__PROBLEM DESCRIPTION__:
Please repeat, exactly and without pictures, the lines of the entries below that run from the one containing "pinky tip: (126, 103)" through the one containing "middle tip: (460, 373)".

=== PROVIDED DATA ===

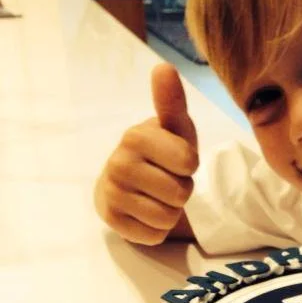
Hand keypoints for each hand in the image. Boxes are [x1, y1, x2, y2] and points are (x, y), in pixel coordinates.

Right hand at [94, 63, 198, 244]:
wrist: (133, 183)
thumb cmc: (162, 151)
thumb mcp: (174, 128)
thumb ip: (172, 102)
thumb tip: (164, 67)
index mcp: (134, 136)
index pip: (188, 162)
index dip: (189, 164)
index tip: (176, 158)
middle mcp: (117, 164)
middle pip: (180, 194)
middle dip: (180, 190)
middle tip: (166, 179)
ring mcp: (111, 194)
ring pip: (168, 217)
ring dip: (171, 211)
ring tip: (157, 195)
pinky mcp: (111, 221)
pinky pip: (154, 235)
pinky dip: (156, 229)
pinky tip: (145, 212)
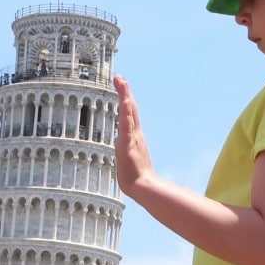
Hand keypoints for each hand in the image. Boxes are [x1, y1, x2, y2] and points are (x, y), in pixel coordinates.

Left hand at [114, 75, 153, 196]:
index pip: (129, 114)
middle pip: (130, 109)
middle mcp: (134, 134)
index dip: (125, 99)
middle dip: (124, 92)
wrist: (144, 187)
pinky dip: (127, 114)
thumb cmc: (136, 177)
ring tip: (122, 82)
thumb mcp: (128, 159)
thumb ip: (126, 150)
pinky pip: (127, 127)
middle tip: (120, 77)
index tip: (122, 85)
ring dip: (125, 97)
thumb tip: (123, 148)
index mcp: (133, 136)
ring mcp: (132, 139)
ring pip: (129, 114)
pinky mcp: (129, 145)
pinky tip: (126, 103)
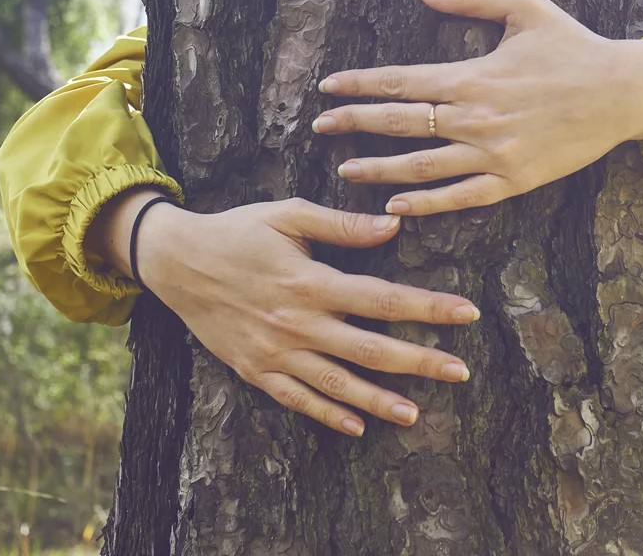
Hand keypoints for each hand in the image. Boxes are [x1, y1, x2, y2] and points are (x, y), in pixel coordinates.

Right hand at [92, 189, 477, 436]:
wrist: (176, 261)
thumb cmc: (237, 231)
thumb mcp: (287, 215)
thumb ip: (341, 225)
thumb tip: (392, 226)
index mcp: (312, 283)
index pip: (384, 299)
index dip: (428, 308)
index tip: (466, 314)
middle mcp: (299, 323)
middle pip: (370, 349)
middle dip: (419, 362)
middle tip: (460, 373)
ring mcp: (276, 352)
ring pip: (337, 384)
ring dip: (379, 400)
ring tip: (416, 414)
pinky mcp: (255, 370)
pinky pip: (296, 400)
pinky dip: (326, 415)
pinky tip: (356, 427)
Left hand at [310, 0, 642, 215]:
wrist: (622, 93)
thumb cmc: (573, 45)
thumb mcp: (524, 5)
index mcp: (473, 75)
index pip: (401, 82)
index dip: (360, 85)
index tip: (328, 88)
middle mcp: (476, 118)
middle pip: (401, 124)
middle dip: (355, 124)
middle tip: (321, 127)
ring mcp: (494, 154)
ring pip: (423, 167)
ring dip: (379, 169)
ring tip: (346, 170)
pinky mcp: (514, 181)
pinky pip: (461, 197)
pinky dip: (427, 203)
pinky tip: (397, 206)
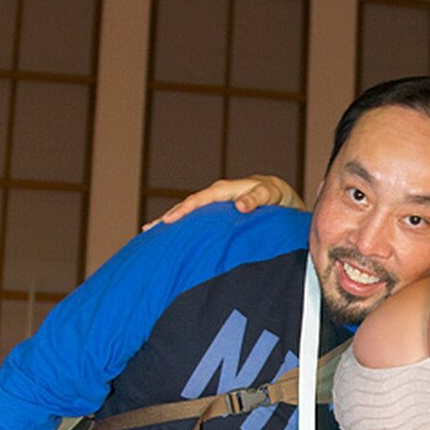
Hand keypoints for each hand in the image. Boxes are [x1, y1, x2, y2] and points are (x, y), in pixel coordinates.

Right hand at [142, 175, 304, 229]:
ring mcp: (214, 207)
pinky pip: (197, 221)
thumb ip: (257, 198)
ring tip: (150, 233)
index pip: (199, 200)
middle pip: (187, 206)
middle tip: (148, 230)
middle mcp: (216, 197)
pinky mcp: (216, 217)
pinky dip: (182, 227)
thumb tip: (240, 206)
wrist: (281, 196)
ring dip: (170, 222)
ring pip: (189, 214)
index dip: (184, 210)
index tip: (168, 222)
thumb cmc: (277, 196)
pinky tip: (171, 239)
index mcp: (226, 190)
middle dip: (168, 217)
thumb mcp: (271, 195)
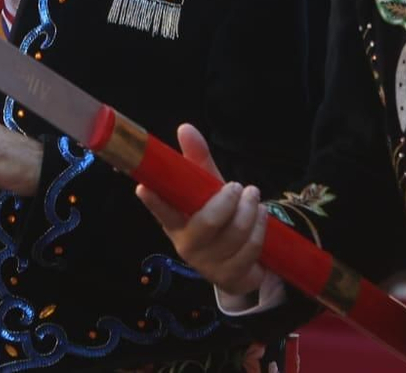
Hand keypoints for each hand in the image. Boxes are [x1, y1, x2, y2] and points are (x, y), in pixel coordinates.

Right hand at [136, 124, 269, 297]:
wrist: (237, 265)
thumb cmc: (216, 219)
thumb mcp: (206, 190)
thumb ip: (197, 161)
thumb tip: (186, 127)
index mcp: (174, 222)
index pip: (161, 211)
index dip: (153, 202)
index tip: (144, 188)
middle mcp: (187, 245)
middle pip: (206, 223)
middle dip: (227, 201)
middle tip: (239, 186)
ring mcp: (209, 264)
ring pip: (234, 235)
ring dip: (249, 212)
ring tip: (254, 197)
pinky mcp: (231, 277)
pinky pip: (250, 250)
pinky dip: (260, 229)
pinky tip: (262, 217)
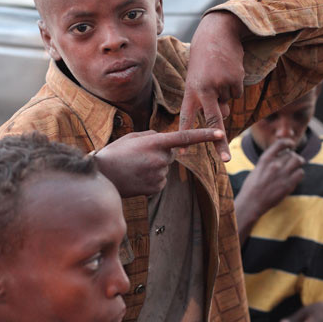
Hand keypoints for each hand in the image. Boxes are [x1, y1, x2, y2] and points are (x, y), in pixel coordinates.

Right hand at [94, 128, 224, 196]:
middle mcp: (160, 159)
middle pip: (171, 154)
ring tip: (134, 168)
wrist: (101, 176)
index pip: (185, 137)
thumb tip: (166, 141)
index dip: (205, 135)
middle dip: (160, 154)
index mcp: (155, 142)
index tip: (221, 133)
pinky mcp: (156, 188)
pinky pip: (160, 180)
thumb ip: (153, 136)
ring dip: (154, 167)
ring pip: (164, 168)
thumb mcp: (133, 137)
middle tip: (139, 156)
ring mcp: (159, 175)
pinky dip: (151, 179)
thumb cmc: (115, 153)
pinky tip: (136, 178)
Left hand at [180, 11, 249, 161]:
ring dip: (226, 93)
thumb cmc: (204, 60)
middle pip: (213, 121)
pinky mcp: (235, 80)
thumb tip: (224, 116)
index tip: (183, 153)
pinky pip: (238, 94)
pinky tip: (228, 71)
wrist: (217, 32)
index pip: (186, 117)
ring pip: (228, 103)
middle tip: (225, 161)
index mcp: (190, 91)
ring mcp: (220, 85)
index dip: (185, 135)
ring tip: (218, 73)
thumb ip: (208, 101)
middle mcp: (204, 90)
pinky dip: (235, 86)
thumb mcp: (199, 80)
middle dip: (220, 143)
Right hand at [234, 139, 304, 242]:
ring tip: (296, 166)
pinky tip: (294, 177)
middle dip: (293, 156)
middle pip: (291, 154)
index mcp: (264, 159)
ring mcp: (282, 175)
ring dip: (298, 163)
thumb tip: (281, 157)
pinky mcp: (288, 185)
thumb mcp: (257, 169)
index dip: (288, 142)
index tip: (291, 144)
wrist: (251, 203)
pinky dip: (299, 173)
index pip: (280, 144)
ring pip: (298, 161)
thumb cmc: (252, 187)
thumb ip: (268, 162)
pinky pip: (300, 173)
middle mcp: (274, 165)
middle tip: (293, 160)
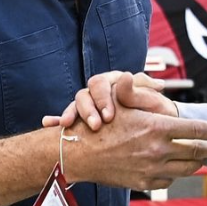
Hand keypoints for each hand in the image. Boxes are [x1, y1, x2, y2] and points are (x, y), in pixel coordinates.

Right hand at [43, 70, 175, 131]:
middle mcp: (100, 92)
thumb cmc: (157, 113)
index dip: (102, 99)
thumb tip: (126, 75)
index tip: (109, 116)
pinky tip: (48, 123)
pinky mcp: (84, 120)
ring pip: (75, 105)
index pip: (100, 83)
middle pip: (84, 94)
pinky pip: (69, 119)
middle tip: (94, 126)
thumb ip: (138, 91)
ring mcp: (91, 105)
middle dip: (86, 110)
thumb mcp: (152, 103)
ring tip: (67, 126)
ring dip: (70, 114)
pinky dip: (58, 120)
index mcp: (114, 82)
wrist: (157, 130)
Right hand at [64, 96, 206, 190]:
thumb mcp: (126, 106)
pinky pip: (169, 179)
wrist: (79, 153)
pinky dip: (177, 173)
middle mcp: (158, 150)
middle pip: (198, 152)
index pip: (197, 131)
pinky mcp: (145, 183)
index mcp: (157, 128)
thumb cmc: (102, 124)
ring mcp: (152, 169)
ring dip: (200, 163)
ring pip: (187, 168)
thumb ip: (150, 104)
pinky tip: (179, 167)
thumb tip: (166, 96)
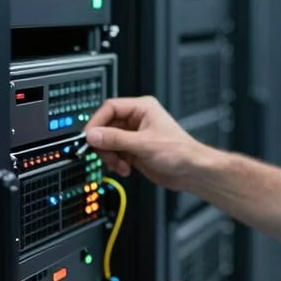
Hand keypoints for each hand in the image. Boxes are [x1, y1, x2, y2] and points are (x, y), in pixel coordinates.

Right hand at [84, 96, 212, 189]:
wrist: (191, 172)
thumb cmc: (180, 151)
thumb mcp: (144, 144)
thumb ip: (116, 139)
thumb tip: (93, 135)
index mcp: (142, 108)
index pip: (110, 108)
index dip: (97, 122)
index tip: (89, 137)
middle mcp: (136, 120)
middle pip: (106, 126)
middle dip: (104, 143)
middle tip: (105, 155)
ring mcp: (134, 135)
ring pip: (108, 142)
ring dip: (110, 156)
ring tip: (119, 165)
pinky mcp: (133, 150)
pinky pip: (114, 153)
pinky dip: (115, 162)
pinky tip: (125, 169)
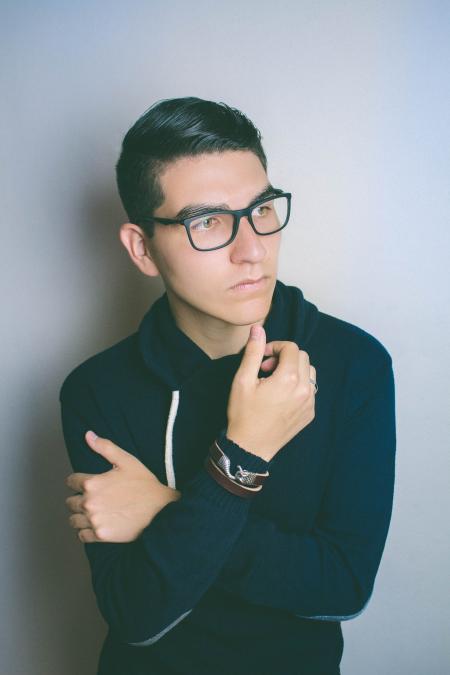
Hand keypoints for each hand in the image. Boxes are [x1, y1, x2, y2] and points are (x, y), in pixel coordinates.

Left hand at [65, 431, 180, 542]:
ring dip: (81, 516)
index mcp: (92, 483)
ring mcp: (94, 521)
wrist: (160, 510)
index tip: (90, 484)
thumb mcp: (127, 461)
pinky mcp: (101, 536)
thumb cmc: (144, 484)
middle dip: (79, 499)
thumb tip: (88, 435)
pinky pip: (82, 535)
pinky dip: (86, 531)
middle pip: (70, 502)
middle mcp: (89, 503)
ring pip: (73, 520)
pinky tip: (98, 524)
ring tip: (95, 512)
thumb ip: (104, 447)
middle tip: (95, 498)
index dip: (79, 481)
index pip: (71, 482)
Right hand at [226, 325, 316, 461]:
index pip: (291, 347)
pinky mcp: (310, 413)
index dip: (275, 347)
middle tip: (266, 369)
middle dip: (285, 357)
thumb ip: (253, 352)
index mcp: (289, 379)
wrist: (250, 447)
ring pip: (310, 372)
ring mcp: (310, 403)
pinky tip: (280, 396)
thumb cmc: (243, 414)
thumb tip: (258, 329)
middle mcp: (305, 390)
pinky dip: (298, 385)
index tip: (262, 358)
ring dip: (294, 370)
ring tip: (275, 382)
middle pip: (303, 356)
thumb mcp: (242, 380)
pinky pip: (310, 389)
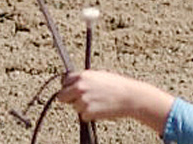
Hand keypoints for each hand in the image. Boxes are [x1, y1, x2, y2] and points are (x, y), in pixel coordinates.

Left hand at [56, 69, 173, 133]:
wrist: (130, 97)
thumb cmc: (118, 86)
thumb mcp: (100, 75)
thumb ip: (85, 79)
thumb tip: (75, 82)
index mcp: (82, 76)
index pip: (65, 81)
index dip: (69, 87)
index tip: (72, 91)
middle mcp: (79, 87)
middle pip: (62, 96)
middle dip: (69, 99)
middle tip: (81, 101)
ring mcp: (82, 100)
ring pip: (74, 107)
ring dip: (83, 107)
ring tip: (99, 103)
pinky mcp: (87, 112)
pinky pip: (83, 116)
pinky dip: (90, 115)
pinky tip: (101, 109)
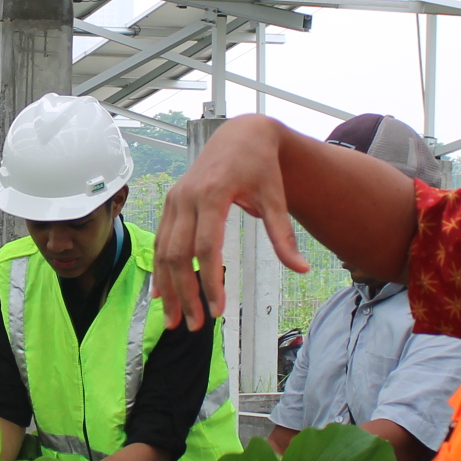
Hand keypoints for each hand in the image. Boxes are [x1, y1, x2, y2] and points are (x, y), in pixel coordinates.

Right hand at [152, 115, 305, 330]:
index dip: (210, 282)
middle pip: (178, 255)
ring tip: (173, 321)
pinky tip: (160, 296)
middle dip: (185, 294)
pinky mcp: (171, 203)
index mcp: (213, 194)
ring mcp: (175, 200)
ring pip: (163, 251)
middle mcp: (187, 197)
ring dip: (168, 289)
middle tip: (194, 326)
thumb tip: (302, 269)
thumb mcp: (276, 197)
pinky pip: (160, 241)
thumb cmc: (261, 167)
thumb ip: (283, 235)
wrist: (240, 134)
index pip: (206, 248)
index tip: (219, 311)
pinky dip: (158, 270)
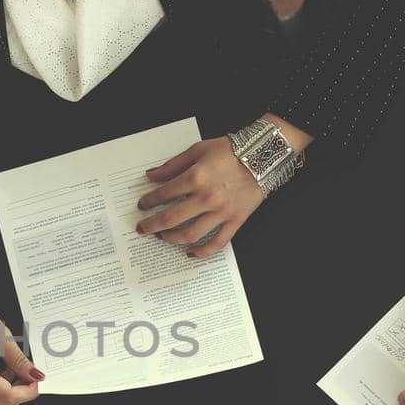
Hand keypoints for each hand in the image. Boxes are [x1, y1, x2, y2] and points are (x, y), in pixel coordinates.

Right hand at [0, 280, 40, 404]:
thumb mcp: (2, 337)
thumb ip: (19, 360)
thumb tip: (34, 375)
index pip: (8, 395)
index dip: (28, 392)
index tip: (39, 381)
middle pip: (3, 400)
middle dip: (23, 390)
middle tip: (34, 375)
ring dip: (14, 387)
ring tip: (20, 368)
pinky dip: (4, 383)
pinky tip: (9, 368)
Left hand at [137, 137, 263, 258]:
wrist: (263, 156)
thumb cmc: (231, 151)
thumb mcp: (197, 150)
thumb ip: (172, 165)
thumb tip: (151, 175)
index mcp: (195, 177)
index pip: (163, 194)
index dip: (149, 201)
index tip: (142, 206)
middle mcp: (206, 197)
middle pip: (171, 218)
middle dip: (151, 225)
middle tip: (141, 229)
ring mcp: (221, 212)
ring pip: (190, 234)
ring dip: (171, 238)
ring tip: (162, 237)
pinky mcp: (235, 220)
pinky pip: (217, 243)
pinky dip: (202, 252)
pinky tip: (190, 254)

===

__ANSWER BOX__:
pinky tip: (126, 103)
Hand keypoints for each hand in the image. Boxes are [x1, y1, x2, y2] and points are (x, y), in pixel coordinates.

Right hand at [92, 189, 477, 436]:
wrist: (176, 261)
thumb cmc: (237, 231)
thumb mcp: (287, 215)
thumb ip: (341, 225)
thumb tip: (392, 226)
index mcp: (312, 283)
index pip: (384, 299)
index dip: (428, 308)
index tip: (466, 314)
middle mcp: (299, 323)
middle pip: (370, 349)
middle dip: (419, 362)
middle tip: (460, 373)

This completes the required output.